祁景煦和六王妃听到这话,忙从自己的席位走了出来,向皇帝告罪,“请父皇莫怪,王妃现在怀孕不足三月,正是胎气不稳的时候,儿臣本想等王妃胎气稳固了再告知父皇的。”
“无妨,朕只不过是与你们玩笑,只要朕的皇孙平平安安便好。煦儿,扶六王妃回去坐吧,别累着。”
“是。”
祁景煦刚扶六王妃回到席位坐下,三王爷祁景煦便装作不经意的开口,“父皇,儿臣听闻这九王妃是您亲自选的,九王妃是余太医的千金,想必这医术也是了得。”
“自然,九王妃自小受余太医的熏陶教导,想必医术也不会差,有九王妃在晏儿身边,朕放心。”
祁景霄听说这话,感觉皇帝似是故意说给自己听的,脸色一阵煞白。
“霄儿,你怎么了,脸色好像不是很好,别是喝多了。”皇帝关切的问。皇帝下首的高德妃听了这话,也十分上心,“霄儿啊,若是喝醉便不要勉强撑着了。”
祁景霄站起身,对皇帝和在座都作了揖礼,“儿臣可能真有些喝醉了,先到后殿醒醒酒,父皇和众位不必在意。”
“去吧。”
得了皇帝应允,祁景霄在属下李达的搀扶下走进后殿。他其实并没有喝醉,只是找了个借口想到后殿看看祁景晏和余欢儿二人。
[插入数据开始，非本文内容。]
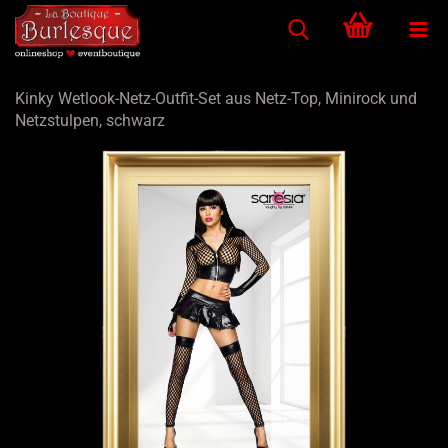
Kinky Wetlook-Netz-Outfit-Set aus Netz-Top, Minirock und
Netzstulpen, schwarz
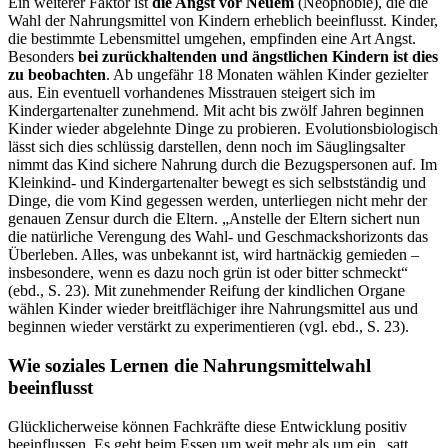
Ein weiterer Faktor ist
die Angst vor Neuem
(Neophobie), die die
Wahl der Nahrungsmittel von Kindern erheblich beeinflusst. Kinder,
die bestimmte Lebensmittel umgehen, empfinden eine Art Angst.
Besonders
bei zurückhaltenden und ängstlichen Kindern ist dies
zu beobachten
. Ab ungefähr 18 Monaten wählen Kinder gezielter
aus. Ein eventuell vorhandenes Misstrauen steigert sich im
Kindergartenalter zunehmend. Mit acht bis zwölf Jahren beginnen
Kinder wieder abgelehnte Dinge zu probieren. Evolutionsbiologisch
lässt sich dies schlüssig darstellen, denn noch im Säuglingsalter
nimmt das Kind sichere Nahrung durch die Bezugspersonen auf. Im
Kleinkind- und Kindergartenalter bewegt es sich selbstständig und
Dinge, die vom Kind gegessen werden, unterliegen nicht mehr der
genauen Zensur durch die Eltern. „Anstelle der Eltern sichert nun
die natürliche Verengung des Wahl- und Geschmackshorizonts das
Überleben. Alles, was unbekannt ist, wird hartnäckig gemieden –
insbesondere, wenn es dazu noch grün ist oder bitter schmeckt“
(ebd., S. 23). Mit zunehmender Reifung der kindlichen Organe
wählen Kinder wieder breitflächiger ihre Nahrungsmittel aus und
beginnen wieder verstärkt zu experimentieren (vgl. ebd., S. 23).
Wie soziales Lernen die Nahrungsmittelwahl
beeinflusst
Glücklicherweise können Fachkräfte diese Entwicklung positiv
beeinflussen. Es geht beim Essen um weit mehr als um ein „satt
“九王妃看起来不太好啊,九弟你是怎么照顾的?”祁景霄冷嘲热讽道。
“不劳三王兄费心,这是本王的王妃,自有本王照顾。”祁景晏看都没看他,只是一心一意将婢女泡好的浓茶喂给余欢儿。
余欢儿被灌得急,呛得直咳嗽,祁景晏停了手,让婢女帮她抚背顺气。
祁景霄看了看祁景晏的动作,作出沉思的样子,“若是六弟见到九王妃被你这样对待,不知会是什么反应呢?”
祁景晏自上回被皇帝问话后,以为这事便算告一段落了,没想到今日祁景霄重新提起,火气便冒了上来,但他还是极力克制,用尽量平静的语气说:“九王妃在嫁给本王以前清清白白,与六王兄并无关系,请三王兄不要听信谣言,以讹传讹,污了九王妃的名声。”
“哦,是吗?真是谣言,你为何这般紧张?”祁景霄像是挑衅一般,“这要是以前的九王爷,定是理都不理,现在的九王爷……也对,换做是任何一个男人,都忍受不了自己的女人对自己不忠,不是吗?”
“三王兄请慎言。”祁景晏站起来,走到祁景霄面前,不咸不淡的表情今日终于有了一丝怒色,但这怒色也是极难看出来的,“三王兄喝多了,不知是方才的阳春白雪不解酒,还是让王兄喝了以后更醉了?”
祁景霄听了这话,微微蹙眉,随后笑道,“本王不知你在说什么。”说完便转身要走。
“三王兄这么急着走莫不是在害怕什么?”
祁景霄停住了脚部,但并未转身,“本王怕什么,可笑。”说完便走了。
余欢儿被灌了浓茶,很快便恢复了意识,但因为喝了不少酒,头依然是昏的,但好在能听懂别人说话,不至于失礼了。
“若好了,便回到宴席上吧。”祁景晏这话听着像是征询,实则是通知,他说完便让婢女扶她起来,自己搀着她的一条手臂,回到了正殿。
两人刚回到正殿,皇帝便说酒醉,要先行离开,殿内众人起身恭送了皇帝,因都喝了不少酒,便都相继离席了。
“回家吧,我想睡觉。”余欢儿揉了揉太阳穴,耷拉着头,一副死尸的样子,祁景晏跟在座众人告辞,便领着余欢儿回了九王府。
回到王府的余欢儿刚回到琳琅轩,上了床,便一睡睡到了第二天天亮。等她醒来走出房间,九王府内凡是见着她的下人都捂着嘴笑着快步走开,就连卿尘和莫怀见了自己,也是偷笑连连。
这群人一定有事瞒着我,带着困惑,余欢儿大步闯进了祁景晏的书房。